I can see that the need for our work in the world is growing exponentially – just from what I’m hearing now from Israel. I’m not even talking about the Palestinians in the West Bank or even in Gaza. The amount of work that will be required to deal with the consequences of the trauma will be endless. And that means that Wings of Hope will be needed even more, but will also have to grow with these tasks. I believe we now need a plan for how this great expertise and the Wings of Hope network can be put to even greater use. I think the move to Ukraine is exactly right now and it will open new doors for us. We can’t save the world, that would be presumptuous, but we can generate a lot of leverage with our multiplication work. And that’s what I’d like to see for the next 20 years, the courage to think bigger and tackle what’s going on in the world at the moment.
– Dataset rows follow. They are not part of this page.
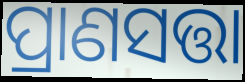
ପ୍ରାଣସତ୍ତାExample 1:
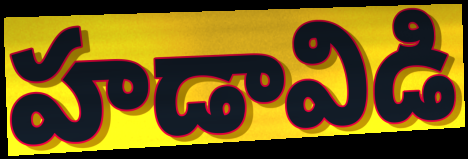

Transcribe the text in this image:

హడావిడి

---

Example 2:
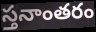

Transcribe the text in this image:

స్తనాంతరం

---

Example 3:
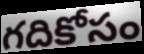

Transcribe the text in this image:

గదికోసం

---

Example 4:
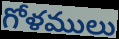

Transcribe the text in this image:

గోళములు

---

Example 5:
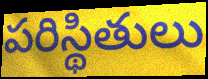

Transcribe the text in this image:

పరిస్థితులు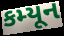
કમ્યૂનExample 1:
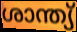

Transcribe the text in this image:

ശാന്ത്യ്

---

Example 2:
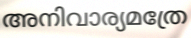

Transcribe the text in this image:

അനിവാര്യമത്രേ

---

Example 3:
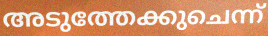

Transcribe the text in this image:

അടുത്തേക്കുചെന്ന്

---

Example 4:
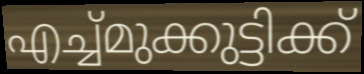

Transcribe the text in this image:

എച്ച്മുക്കുട്ടിക്ക്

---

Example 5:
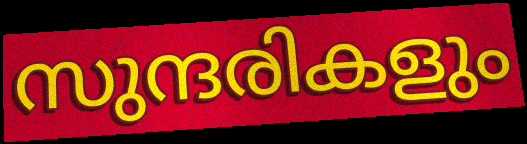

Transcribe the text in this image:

സുന്ദരികളുംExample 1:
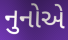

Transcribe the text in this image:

નુનોએ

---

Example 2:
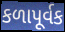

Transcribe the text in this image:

કળાપૂર્વક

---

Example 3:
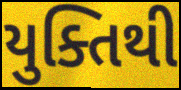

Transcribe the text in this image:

યુક્તિથી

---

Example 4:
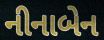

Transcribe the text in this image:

નીનાબેન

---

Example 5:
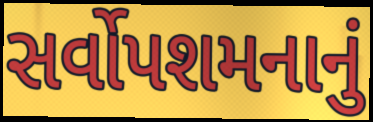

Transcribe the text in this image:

સર્વોપશમનાનું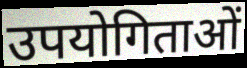
उपयोगिताओंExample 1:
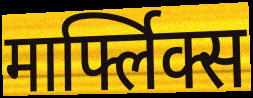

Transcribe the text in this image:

मार्फ्लिक्स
We can do that.
The interview was conducted by Friederike Regel.
Peter Klentzan is a retired deacon and trained trauma therapist, teaching therapist and supervisor. He founded Wings of Hope together with Thomas Prieto Peral and managed the foundation’s domestic and international work for many years.
Thomas Prieto Peral is Regional Bishop of the Evangelical Church for Munich and Upper Bavaria and one of the two founders of the Wings of Hope Foundation. He served as Chairman of the Foundation’s Board for many years. Thomas Prieto Peral is an Evangelical pastor with additional training in trauma therapy (zptn).